>> Start PASSAGE SHOWN

Humid Tropical Soils and Land Use Problems

  • Created by: nicola
  • Created on: 04-04-11 17:39


Dominant soil forming process in humid tropics,

Demineralisation = occurs through leeching from intense rain showers.

Minerals are taken out of the upper soil layers and deposited lower down the profile.

Causes a build up of iron and hence a build up of laterite -> when water table rises, mobile iron is brought up from below and deposited as the levels drop.

Upper layers often eroded exposing lower layers - causes a vegetation recession as they are less able to cope with the drying conditions (reduces diversification)

Soil Profile:

    • Red soils
    • Rich in iron and aluminium
  • 11-20m = MOTTLED ZONE
    • Soils still red with soft white compounds
  • Up to 50m = PALLID ZONE
    • Very light soils with white compounds
    • Often soils are pale grey in colour

McFarlane (1983)

Humid tropical soils undergo high levels of chemical weathering

Results in SAPROLITIC soils - erosion of soil and pisolith in the upper layers leaves this exposed

This lowering of the soil profile causes minerals to be knocked out allowing a build up of iron and aluminium - pedogenic process.

Also slowly dries out due to climate change - change from forest to drylands and savannahs.

>> End PASSAGE SHOWN

## DO THIS
From the notes on humid tropical soils, return the stretch from "Minerals are taken" through "the levels drop.", copied word for word.

>> Start GIVEN DATA

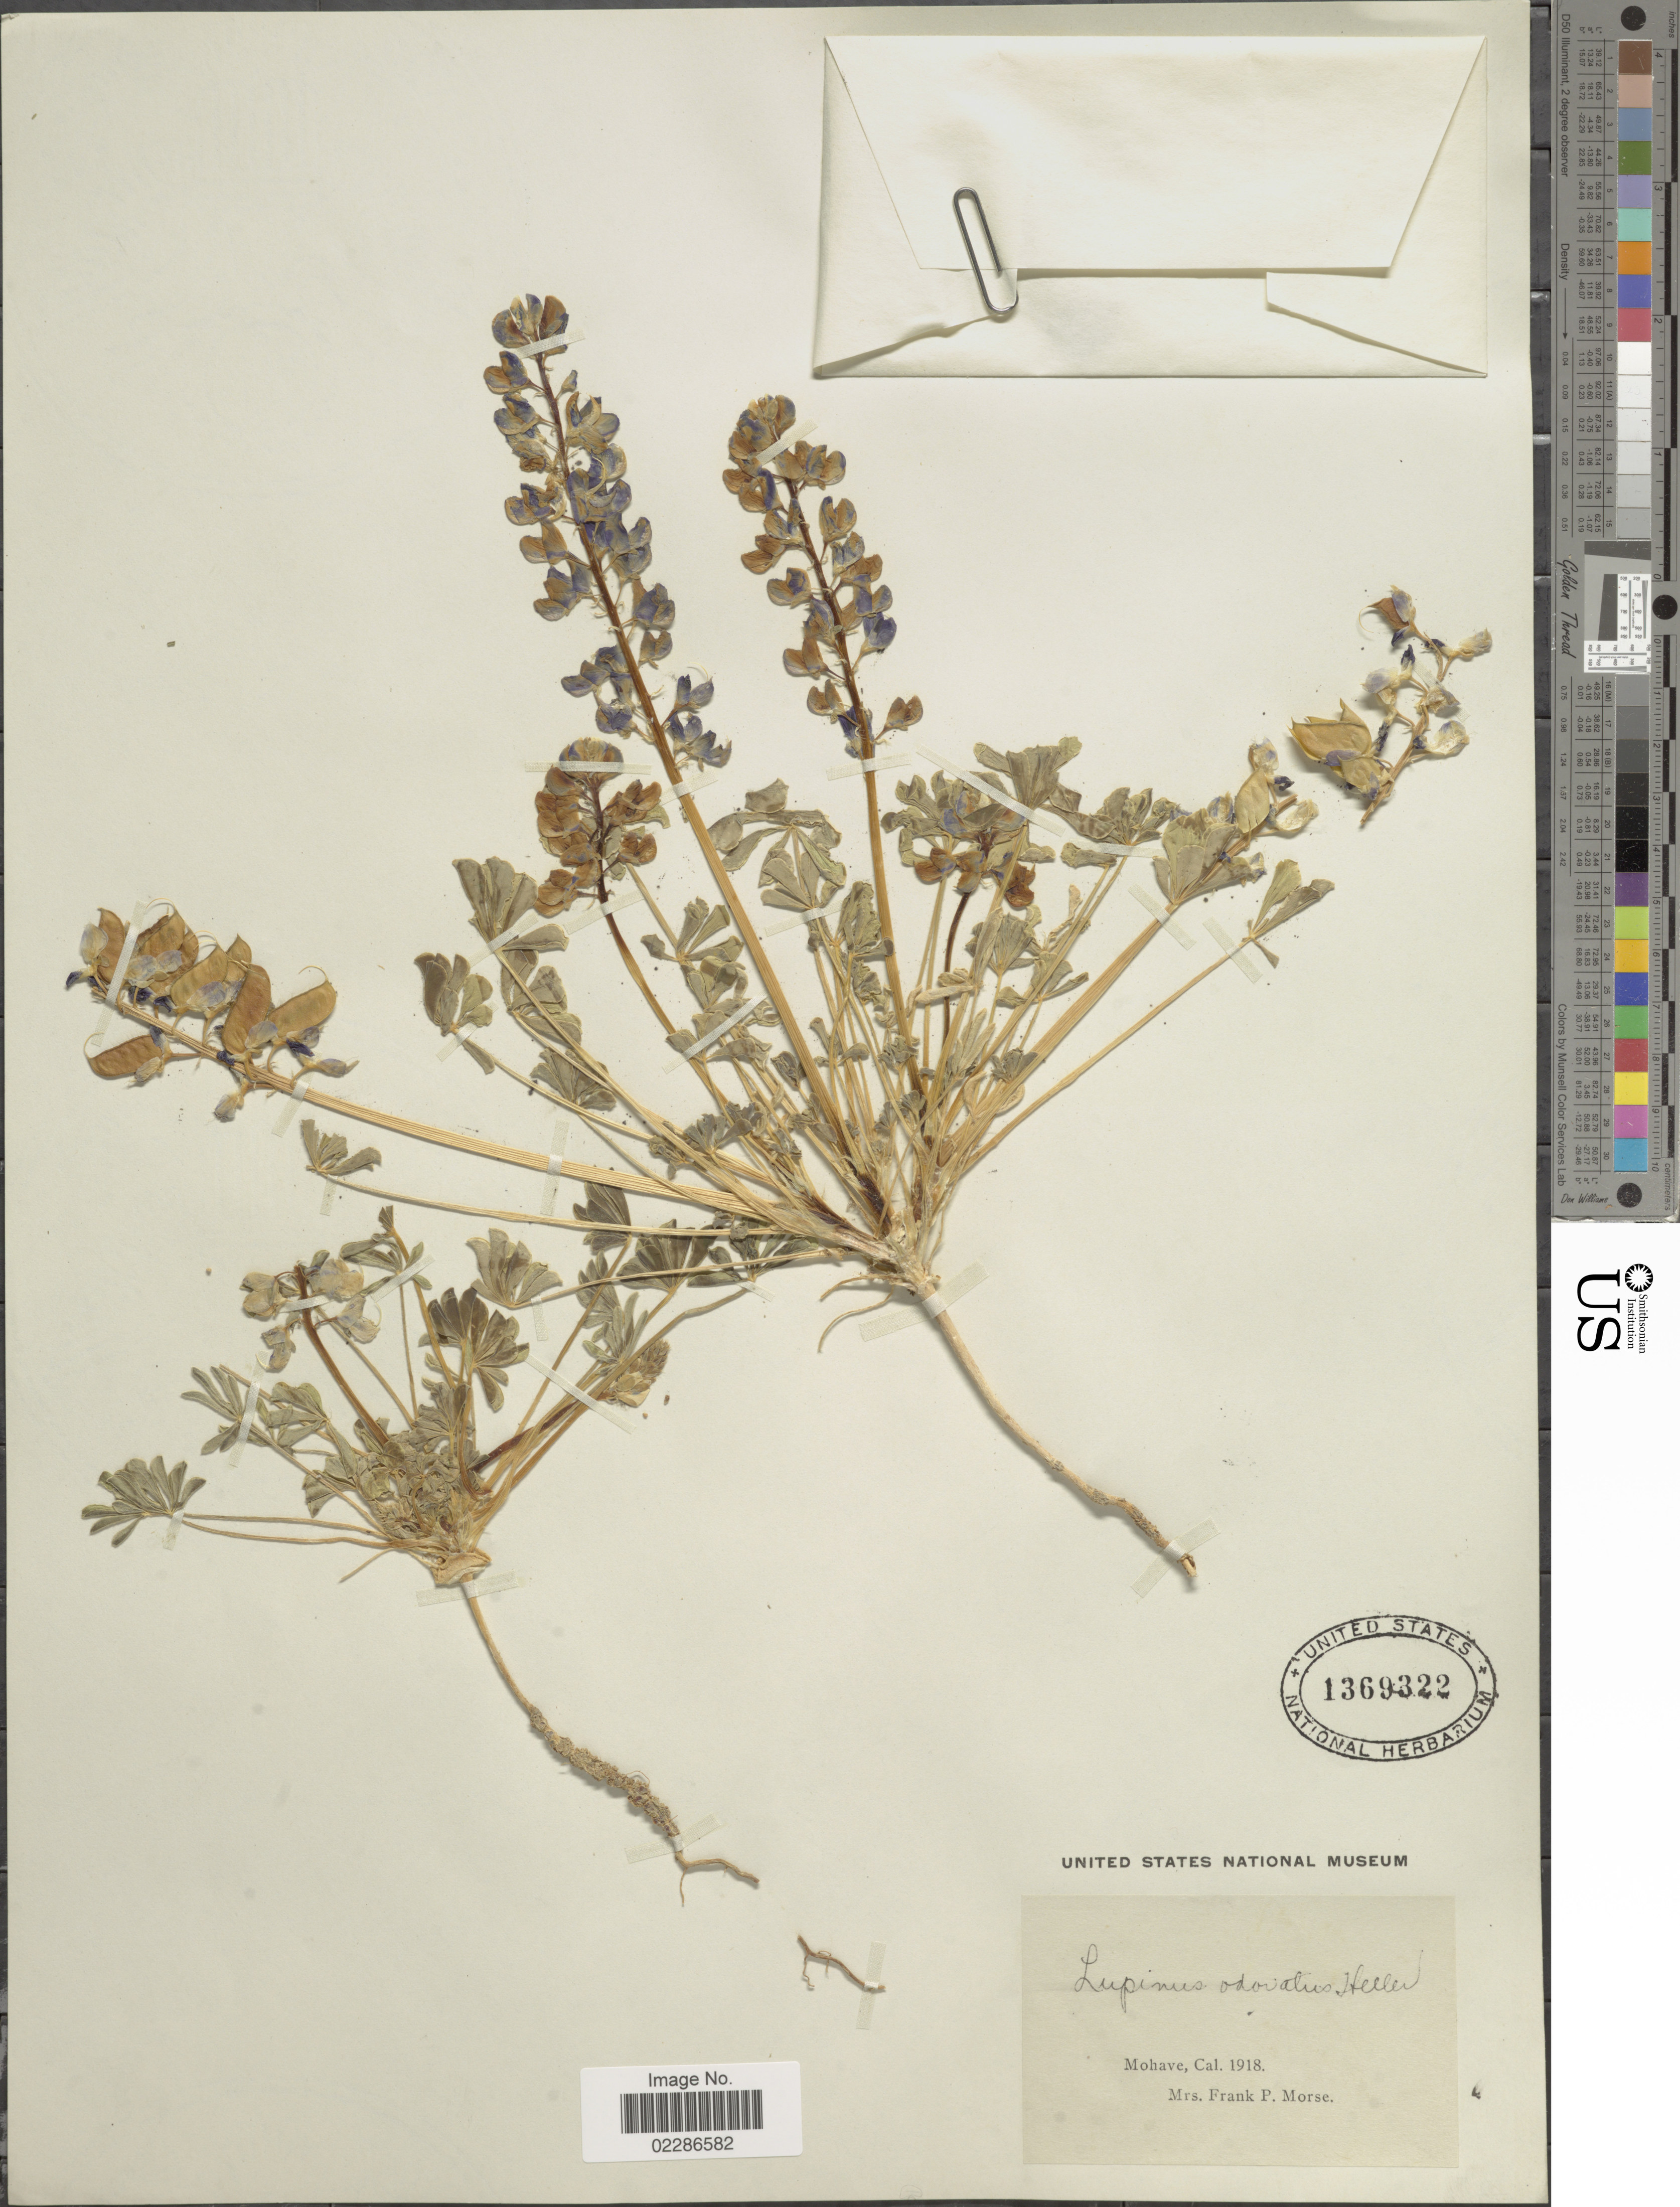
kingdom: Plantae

>> End GIVEN DATA

## SOLUTION FOR THIS PROBLEM
Minerals are taken out of the upper soil layers and deposited lower down the profile.

Causes a build up of iron and hence a build up of laterite -> when water table rises, mobile iron is brought up from below and deposited as the levels drop.